Fast in allen Wüsten der Welt ist es zu hören, in der Sahara, der Wüste Gobi, der Namib, selbst in Gebieten mit großen Dünen taucht das Geräusch auf. Oft dauert es minutenlang an. Seine Lautstärke beträgt bis zu hundert Dezibel – das entspricht fast dem Lärmpegel eines Presslufthammers.
Laut Überlieferung haben bereits im 13. Jahrhundert Menschen den mysteriösen Klang bemerkt. Man grübelte: Lebten vielleicht Geister in der Wüste? Dämonen? Überirdische Wesen? Tatsächlich gab es lange keine Erklärung für das Naturphänomen. Klar war nur: Es fand völlig unabhängig von den herrschenden Windverhältnissen statt.
Lawinen sind der Auslöser
Erst vor wenigen Jahren haben französische Wissenschaftler des Labors für Physikalische Statistik in Paris das Rätsel gelöst. Sie bestätigten, was vor ihnen viele vermutet hatten – dass Sandlawinen die mysteriösen Klänge auslösen.

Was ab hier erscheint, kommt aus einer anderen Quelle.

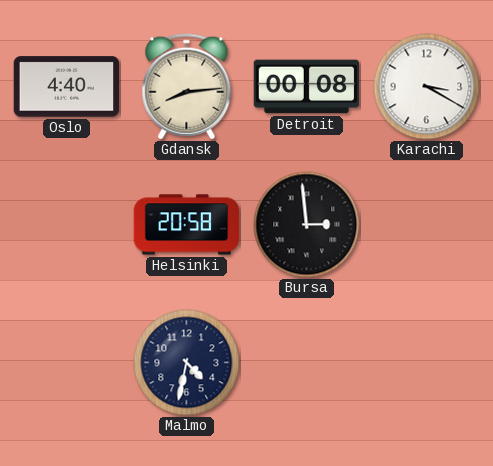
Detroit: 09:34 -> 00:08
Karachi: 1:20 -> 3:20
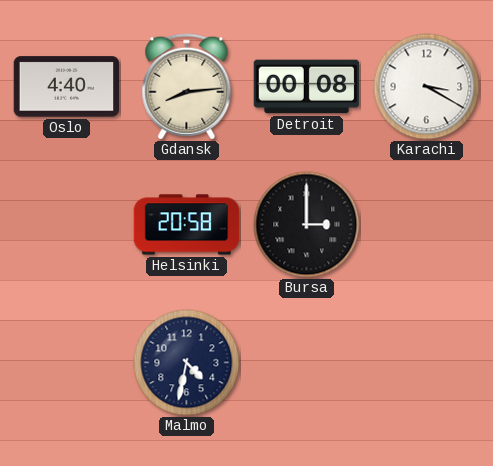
Bursa: 2:59 -> 3:00
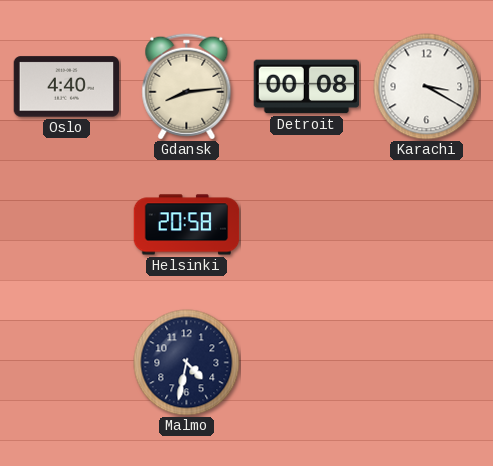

Jede Lawine besteht aus bis zu fünfhundert Schichten, die jeweils etwa zehn Zentimeter dick sind. Nach und nach gleiten diese die Düne hinab. Dabei bildet sich unter jeder einzelnen Schicht ein Luftpolster. Doch durch das Gewicht der Lawine wird die gestaute Luft wieder zurück nach außen gedrückt.
Dadurch entstehen Schwingungen. Zusammen erzeugen die fünfhundert Lagen pro Lawine einen hörbaren Klang. Den Forschern gelang es sogar, das Geräusch künstlich im Labor erzeugen. Mit Hilfe einer speziellen Versuchsanordnung konnten sie den Sand zum Klingen bringen. Unklar ist allerdings bis heute, warum die Sandkörnchen synchron abrutschen – denn erst das erzeugt den eigenartig-bizarren Klang, der sich vom Grollen normaler Lawinen unterscheidet.
Wann singt der Sand nicht überall?
Und warum singt nicht jede Düne? Zum einen ist die Tonfrequenz von der Größe der Sandkörner abhängig. Und offenbar spielt auch die Beschaffenheit der Dünen eine Rolle: US-amerikanische Forscher fanden heraus, dass hohe Dünen, die steil abfallen und zudem aus sehr trockenem Sand bestehen, die besten Töne erzeugen.
Schon kleinste Mengen Nässe verhindern, dass der Sand zu singen beginnt. So ist also großes Glück notwendig, um ein solches Natur-Konzert einmal erleben zu können.